- **Your assignment**
The output should be all lines of the entries below in which the word "private" occurs.

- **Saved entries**
Content starts
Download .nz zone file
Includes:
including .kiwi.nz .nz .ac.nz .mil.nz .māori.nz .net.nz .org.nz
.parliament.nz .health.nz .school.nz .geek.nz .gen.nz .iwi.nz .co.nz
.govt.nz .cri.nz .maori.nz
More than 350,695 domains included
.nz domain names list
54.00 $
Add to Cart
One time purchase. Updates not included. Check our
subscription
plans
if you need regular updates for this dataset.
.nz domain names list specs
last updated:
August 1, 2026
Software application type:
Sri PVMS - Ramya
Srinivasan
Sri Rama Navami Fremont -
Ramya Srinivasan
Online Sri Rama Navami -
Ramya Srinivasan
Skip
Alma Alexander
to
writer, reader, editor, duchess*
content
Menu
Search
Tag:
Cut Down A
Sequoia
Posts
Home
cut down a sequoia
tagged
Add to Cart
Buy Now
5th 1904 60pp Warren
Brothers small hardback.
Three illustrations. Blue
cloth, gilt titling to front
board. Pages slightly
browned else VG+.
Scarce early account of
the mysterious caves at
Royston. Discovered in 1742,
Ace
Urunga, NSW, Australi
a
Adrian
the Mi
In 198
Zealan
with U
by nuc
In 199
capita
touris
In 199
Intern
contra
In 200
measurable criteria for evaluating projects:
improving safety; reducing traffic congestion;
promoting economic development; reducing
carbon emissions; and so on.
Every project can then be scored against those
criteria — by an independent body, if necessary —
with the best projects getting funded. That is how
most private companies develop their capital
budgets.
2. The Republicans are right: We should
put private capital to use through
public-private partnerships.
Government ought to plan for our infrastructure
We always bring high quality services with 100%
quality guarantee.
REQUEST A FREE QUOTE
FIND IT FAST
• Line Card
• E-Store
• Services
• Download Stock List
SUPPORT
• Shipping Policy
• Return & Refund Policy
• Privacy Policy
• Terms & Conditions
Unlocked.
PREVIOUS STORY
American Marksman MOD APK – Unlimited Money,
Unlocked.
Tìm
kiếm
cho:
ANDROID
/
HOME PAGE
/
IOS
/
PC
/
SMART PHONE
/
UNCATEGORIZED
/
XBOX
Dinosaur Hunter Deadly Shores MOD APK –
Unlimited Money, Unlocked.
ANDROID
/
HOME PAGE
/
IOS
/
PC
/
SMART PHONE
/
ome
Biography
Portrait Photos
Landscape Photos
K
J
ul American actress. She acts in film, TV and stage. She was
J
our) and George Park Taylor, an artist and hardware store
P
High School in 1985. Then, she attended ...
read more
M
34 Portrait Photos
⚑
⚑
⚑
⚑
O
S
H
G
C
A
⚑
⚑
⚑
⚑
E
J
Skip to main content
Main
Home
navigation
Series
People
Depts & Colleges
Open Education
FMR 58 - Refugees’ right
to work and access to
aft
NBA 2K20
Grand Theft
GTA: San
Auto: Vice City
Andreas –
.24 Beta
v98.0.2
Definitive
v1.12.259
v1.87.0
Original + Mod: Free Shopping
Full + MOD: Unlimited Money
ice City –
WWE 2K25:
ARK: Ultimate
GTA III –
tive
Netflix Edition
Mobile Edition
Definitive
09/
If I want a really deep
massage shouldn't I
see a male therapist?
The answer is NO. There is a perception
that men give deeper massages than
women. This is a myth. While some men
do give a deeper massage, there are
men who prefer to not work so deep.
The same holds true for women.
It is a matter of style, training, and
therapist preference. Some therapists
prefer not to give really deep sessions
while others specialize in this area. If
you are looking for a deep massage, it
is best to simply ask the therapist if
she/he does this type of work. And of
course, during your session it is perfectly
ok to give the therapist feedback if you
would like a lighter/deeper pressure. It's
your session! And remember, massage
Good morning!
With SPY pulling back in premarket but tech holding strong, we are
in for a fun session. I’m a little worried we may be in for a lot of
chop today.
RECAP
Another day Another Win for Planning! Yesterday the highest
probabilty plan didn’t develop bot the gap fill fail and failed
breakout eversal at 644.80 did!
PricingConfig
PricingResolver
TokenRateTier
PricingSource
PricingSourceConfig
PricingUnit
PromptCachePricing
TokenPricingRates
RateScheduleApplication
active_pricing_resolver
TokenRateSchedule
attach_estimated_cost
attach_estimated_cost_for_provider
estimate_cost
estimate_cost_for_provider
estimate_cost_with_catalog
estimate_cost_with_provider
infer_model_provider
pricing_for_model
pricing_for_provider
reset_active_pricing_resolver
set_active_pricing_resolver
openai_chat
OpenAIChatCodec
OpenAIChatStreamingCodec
Content ends
- **Solution to this problem**
most private companies develop their capital
put private capital to use through
public-private partnerships.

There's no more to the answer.